By the time we figured all of this out and had test ridden the bike a few times, it was 5pm on Friday afternoon. We needed to transfer the money from Australia to the US, transfer the title, get temporary plates and give me some time to get comfortable on my bike before we began the long haul from Asheville, NC to Virginia Beach, VA.

So we spent the next four days with our Asheville family. We continued to ride around town with Dann and David. Russ took all of us on a beautiful ride on awesome dirt roads through the National Forests around Asheville and then up onto the Blue Ridge Parkway. My Spanish improved immensely the more time I spent with Mama Alicia, learning how to make Arepas, hearing about her vibrant social life in Miami Beach and eating the first red meat I've ever had in my life - venison a-al Colombiana!

David, Dann, Russ, me & Roel on the Blue Ridge Parkway, NC
We visited Russ every day, watched him reinforce and customize the Zegas to fit my bike, and every day he seemed to have some other gift to give me: an awesome magnetic tank bag, a kickstand foot, the repair manual, spare brake shoes, a spare CDI (which saved us when one of my CDIs died just outside of Gettysburg), not to mention all of the knowledge he shared with us about the maintenance and care of this bike.

Imagine all of the shoes that can fit in this box!

When it came to the day of purchasing my bike, things went smoothly.
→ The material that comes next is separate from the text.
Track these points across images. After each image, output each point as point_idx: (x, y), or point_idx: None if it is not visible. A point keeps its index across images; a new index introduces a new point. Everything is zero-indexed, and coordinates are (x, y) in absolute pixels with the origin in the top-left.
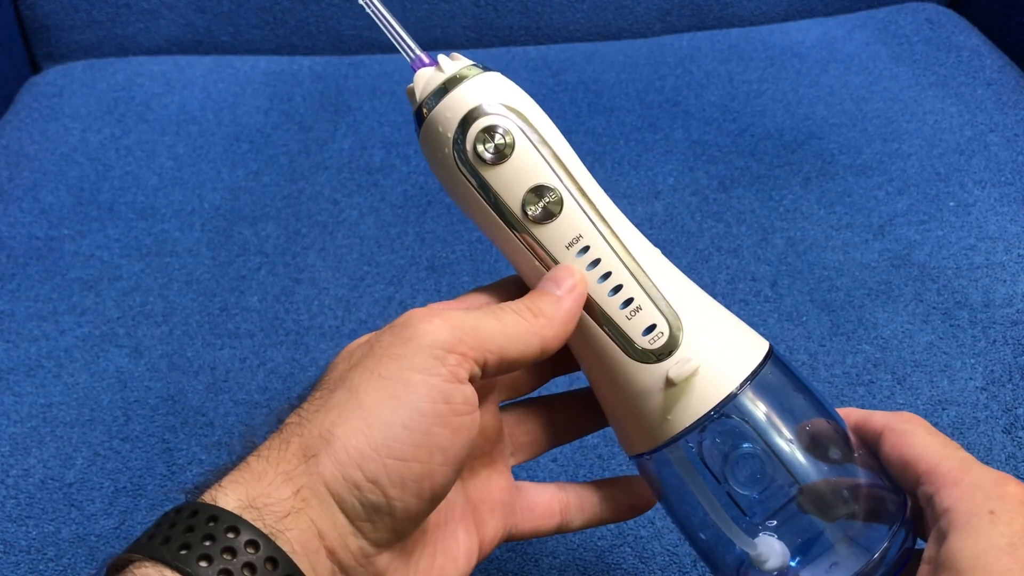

The money from Australia finally came through, the title transfer was thrilling and getting the temporary plates was a breeze. Now came the next hurdle... riding away on my bike. Up until then, Roel had done 95% of the test riding, as I was afraid to ride her until I actually owned her. And with good reason... Practicing in Russ's neighborhood, all it took was a sudden need to yield to a driver who I thought had yielded to give way to me, and I didn't get my foot down in time and down the bike and I went. I'm not sure if I was more angry with myself or embarrassed as Russ's neighbor came running to help me pick up the bike. But it was a good sign that I needed A LOT more time getting comfortable on my bike before I was to ride it confidently.

Russ was lovely about it when I walked back up to his house with my tail between my legs: "Well, you know how that feels now, so you don't have to do it again. Remember, shiny side up!"
David led the way to a nearby highschool which provided the perfect place for me to practice getting comfortable on my bike for the next 5 hours. The skies opened up and the rain bucketed down, but this was nothing new for me as my motorcycle safety had taken course during the prime days of a tropical storm that sat over Florida. I still wasn't able to do figure-8s to my satisfaction (or Roel's) but I was comfortable with clutch control, stopping and managing the weight of my bike, so we set off home. By this time, Dann had showed up, and so we rode back to their home with David leading the way, me next, and Dann and Roel blocking me from behind. Roel and I had invested in a Ceva communication system for our helmets while we were in Florida and they have more than proven their worth since I rode away from Russ's on my bike, by myself. I had Roel in my ear every moment, to answer every question, advise me on how I was taking corners, on my signalling, etc. And so this is the way we rode around for the next 24 hours... with either Dann or David leading the way and Roel blocking me from behind.

Roel, Dann, me & David

And when we eventually had to leave Asheville in order to make it to my cousin's home in VA Beach, it was with tears and hugs, and promises to see one another again. Dann and David rode along with us, in the rain on a boring highway, for three hours, just to make sure I was comfortable. I couldn't have felt more protected or confident if it had been my father and brother riding along the highway with Roel and I. These guys were truly my Asheville Angels.